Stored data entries
§ §

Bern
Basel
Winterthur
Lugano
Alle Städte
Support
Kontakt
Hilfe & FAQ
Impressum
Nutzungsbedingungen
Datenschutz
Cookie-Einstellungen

§ §

→ TASK DIRECTIONS: Each entry must be set down exactly as it appears.

→ TASK SOLUTION:
Bern
Basel
Winterthur
Lugano
Alle Städte
Support
Kontakt
Hilfe & FAQ
Impressum
Nutzungsbedingungen
Datenschutz
Cookie-Einstellungen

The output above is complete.